The interest in learning some kind of topics from a corpus of documents started from the publication of Latent Semantic Analysis (LSA) [Deerwester90], also called Latent Semantic Indexing (LSI) in the context of information retrieval.

LSA is a linear method based on the factorization of the document-word matrix $\boldsymbol X$, where $x_{dw}$ is the count of occurrences of word $w$ in document $d$. The goal is to find a low-rank approximation $\tilde{\boldsymbol X}$ of $\boldsymbol X$ factorizing it into two matrices, one representing the documents, and the other the topics.

In this model, documents are converted to the bag-of-words format which ignores the ordering of words and only keeps the word counts.

Singular Value Decomposition.

The most common way is to use the Singular Value Decomposition (SVD) of

\[\boldsymbol X = \boldsymbol U \boldsymbol \Sigma \boldsymbol V^T\]

where $\boldsymbol U$ and $\boldsymbol V$ are orthonormal matrices and $\boldsymbol \Sigma$ is diagonal. By selecting only the $K$ largest singular values from $\boldsymbol \Sigma$ and the corresponding vectors in $\boldsymbol U$ and $\boldsymbol V^T$, we get the best rank $K$ approximation of matrix $\boldsymbol X$ according to the loss $\Vert \boldsymbol X - \tilde{\boldsymbol X}\Vert_2^2$. Rows of $\boldsymbol U$ represent documents in a $K$-dimensional space, and columns of $\boldsymbol V^T$ represents the topics in the same space. Each document can be expressed as a linear combination of topics.
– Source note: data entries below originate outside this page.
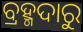
ବ୍ରହ୍ମଦାରୁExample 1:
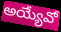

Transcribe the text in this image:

అయ్యేవో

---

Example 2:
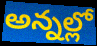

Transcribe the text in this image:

అన్నల్లో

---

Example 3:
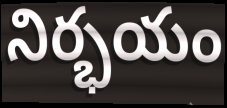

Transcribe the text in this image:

నిర్భయం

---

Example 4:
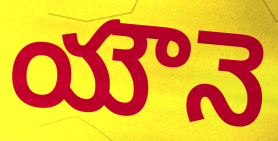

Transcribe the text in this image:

యౌనె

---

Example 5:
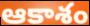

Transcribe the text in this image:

ఆకాశంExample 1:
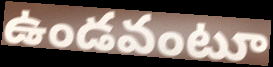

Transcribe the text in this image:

ఉండవంటూ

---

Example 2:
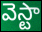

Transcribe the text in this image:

వెస్టా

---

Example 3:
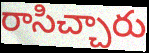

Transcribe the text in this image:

రాసిచ్చారు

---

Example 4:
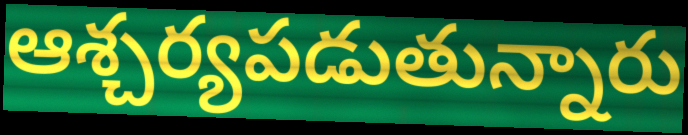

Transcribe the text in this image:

ఆశ్చర్యపడుతున్నారు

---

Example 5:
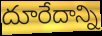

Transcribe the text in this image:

దూరేదాన్ని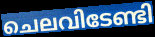
ചെലവിടേണ്ടിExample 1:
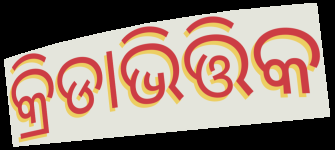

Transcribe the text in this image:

କ୍ରିଡାଭିତ୍ତିକ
Non-negative Matrix Factorization.

Another common approach is to use use Non-negative Matrix Factorization (NMF) on the document-word matrix $\boldsymbol X$ [Lee99] [Pauca04]. Here, $\tilde{\boldsymbol X} = \boldsymbol U \boldsymbol V$ where $\boldsymbol U$ represents the topics and $\boldsymbol V$ the documents, both being non-negative matrices.